From 1983 to 2004, James Doroshow was chairman of the City of Hope Comprehensive Cancer Center's Department of Medical Oncology and Therapeutics Research. Now director of the Division of Cancer Treatment and Diagnosis at the National Cancer Institute, he oversees pre-clinical drug discovery, development, and early phase clinical trials, as well as NCI's network for randomized phase 3 trials. GT's Jeanene Swanson caught up with him to see how genomics and proteomics are playing a role in his work.
Genome Technology: Are genomic and proteomic tools affecting clinical trial design?
James Doroshow: We are much further along in the genomic era than we are in the proteomic era. That doesn't mean there's a lack of interest in developing proteomic tools that will have an impact on trials — [for] the technology the NCI is trying to develop to use, there are a few very interesting examples where state-of-the-art proteomic tools have already been shown to be useful in the clinical trials setting.
Where I can tell you that things are ongoing and already proven successful is in the use and development of genomic signatures as potential predictive markers of outcome and/or for the choice of therapies for individual patients. [The Oncotype DX test for breast cancer] is a very clear example — it's probably the first example — of one of the ways that the NCI was able to support the application of genomic and personalized medicine. If we had not had the randomized clinical trials very, very well annotated to go along with the clinical specimens, it would never have been possible to develop that test.
We are now about halfway through the — I like to joke and call it the daughter of Oncotype DX — TAILORx trial. It has recruited several thousand women to try to understand whether or not we can learn even more about who does and who does not need chemotherapy for breast cancer.
There is, also in the breast cancer area, a considerable amount of interest and a great deal of planning to try to develop trials that utilize other genomic signatures to try to develop new therapies for patients with so-called triple negative breast cancer. There's very good agreement that one can segregate the patients on the basis of array data into at least six or seven categories of breast cancer. And we are trying to utilize that information to develop more specific types of interventions.

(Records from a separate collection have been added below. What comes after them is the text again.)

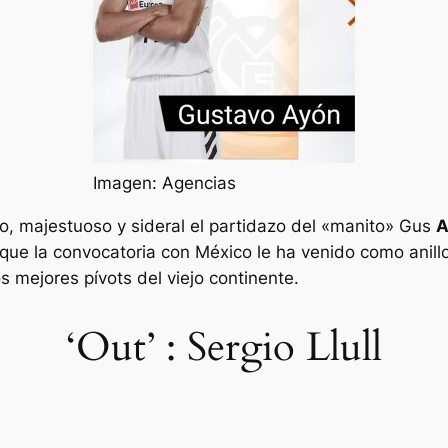
Imagen: Agencias
do, majestuoso y sideral el partidazo del «manito» Gus
A
que la convocatoria con México le ha venido como anillo
s mejores pívots del viejo continente.
‘Out’ : Sergio Llull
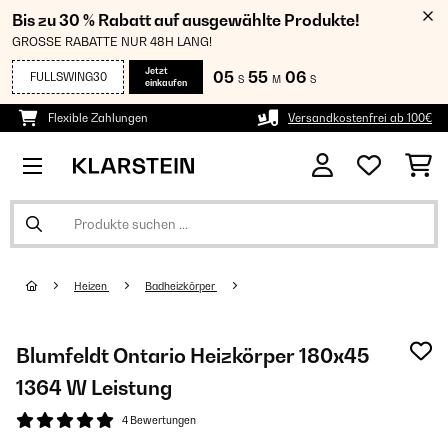
Bis zu 30 % Rabatt auf ausgewählte Produkte!
GROSSE RABATTE NUR 48H LANG!
Jetzt
05
55
06
FULLSWING30
S
M
S
einkaufen
Flexible Zahlungen
Versandkostenfrei ab 100€
Heizen
Badheizkörper
Blumfeldt Ontario Heizkörper 180x45
1364 W Leistung
4 Bewertungen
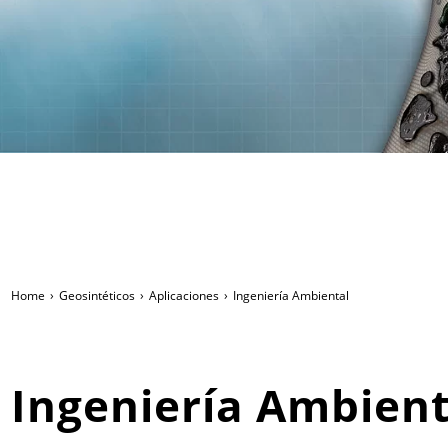
Home
Geosintéticos
Aplicaciones
Ingeniería Ambiental
Ingeniería Ambient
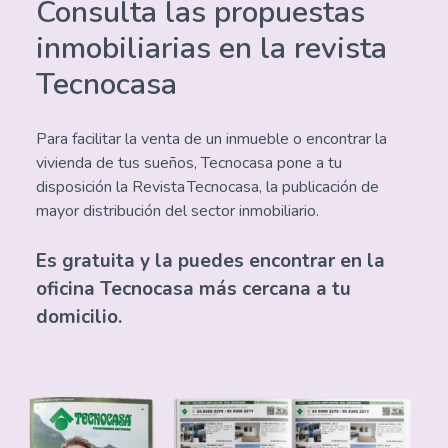
Consulta las propuestas
inmobiliarias en la revista
Tecnocasa
Para facilitar la venta de un inmueble o encontrar la
vivienda de tus sueños, Tecnocasa pone a tu
disposición la Revista Tecnocasa, la publicación de
mayor distribución del sector inmobiliario.
Es gratuita y la puedes encontrar en la
oficina Tecnocasa más cercana a tu
domicilio.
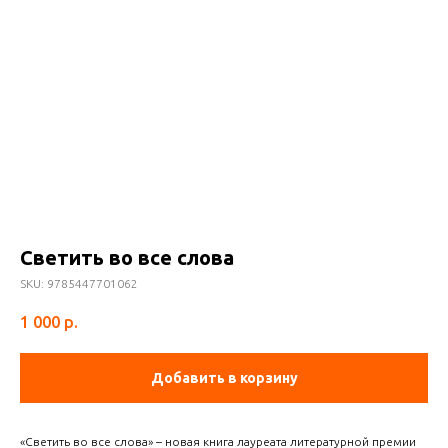
Светить во все слова
SKU:
9785447701062
1 000
р.
Добавить в корзину
«Светить во все слова» – новая книга лауреата литературной премии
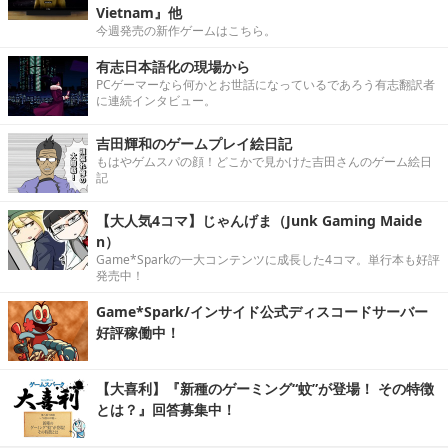
Vietnam』他
今週発売の新作ゲームはこちら。
有志日本語化の現場から
PCゲーマーなら何かとお世話になっているであろう有志翻訳者
に連続インタビュー。
吉田輝和のゲームプレイ絵日記
もはやゲムスパの顔！どこかで見かけた吉田さんのゲーム絵日
記
【大人気4コマ】じゃんげま（Junk Gaming Maide
n）
Game*Sparkの一大コンテンツに成長した4コマ。単行本も好評
発売中！
Game*Spark/インサイド公式ディスコードサーバー
好評稼働中！
【大喜利】『新種のゲーミング“蚊”が登場！ その特徴
とは？』回答募集中！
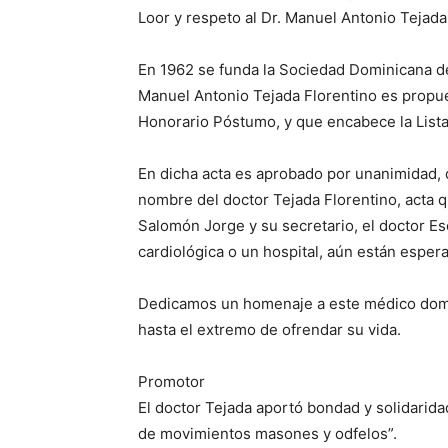
Loor y respeto al Dr. Manuel Antonio Tejada
En 1962 se funda la Sociedad Dominicana de 
Manuel Antonio Tejada Florentino es prop
Honorario Póstumo, y que encabece la List
En dicha acta es aprobado por unanimidad, qu
nombre del doctor Tejada Florentino, acta q
Salomón Jorge y su secretario, el doctor Esci
cardiológica o un hospital, aún están espe
Dedicamos un homenaje a este médico domini
hasta el extremo de ofrendar su vida.
Promotor
El doctor Tejada aportó bondad y solidarida
de movimientos masones y odfelos”.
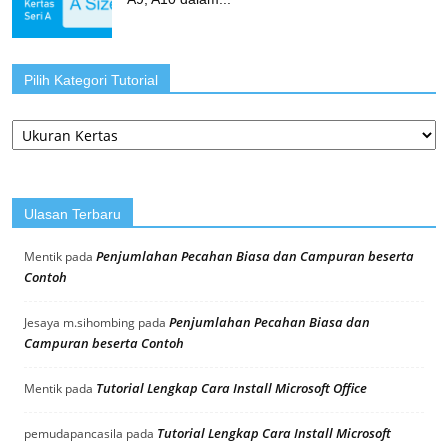
Pilih Kategori Tutorial
Pilih
Kategori
Tutorial
Ulasan Terbaru
Penjumlahan Pecahan Biasa dan Campuran beserta
Mentik
pada
Contoh
Penjumlahan Pecahan Biasa dan
Jesaya m.sihombing
pada
Campuran beserta Contoh
Tutorial Lengkap Cara Install Microsoft Office
Mentik
pada
Tutorial Lengkap Cara Install Microsoft
pemudapancasila
pada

GT: Aside from gene signatures, what else is being used?
JD: If you look into the future, the enormous investment that the National Cancer Institute is making in The Cancer Genome Atlas has already brought forward examples in which we didn't know there were specific mutations — in glioblastoma, for example. I think that as that effort progresses from disease to disease it will set the stage for a need for very significant additional biology to understand [whether] those high-frequency mutations [are] associated with a specific biology. And, therefore, should they direct our drug discovery efforts, or would they potentially underlie novel drug discovery efforts?
GT: Where do you see the new paradigm headed?
JD: It depends how far out you want to look. The question really will become, how fast and how inexpensive will it be to sequence an entire tumor's genome? Will that become part of standard practice? And will the bioinformatic tools become available to develop additional signatures depending on the type of disease? Will it become routine for pathologists to use those signatures to classify these [tumors] in a different way? We still are classifying most disease using a paradigm that's 150 years old, but I think it's just a matter of, with the new technologies, will it become inexpensive to do this so that it becomes routine?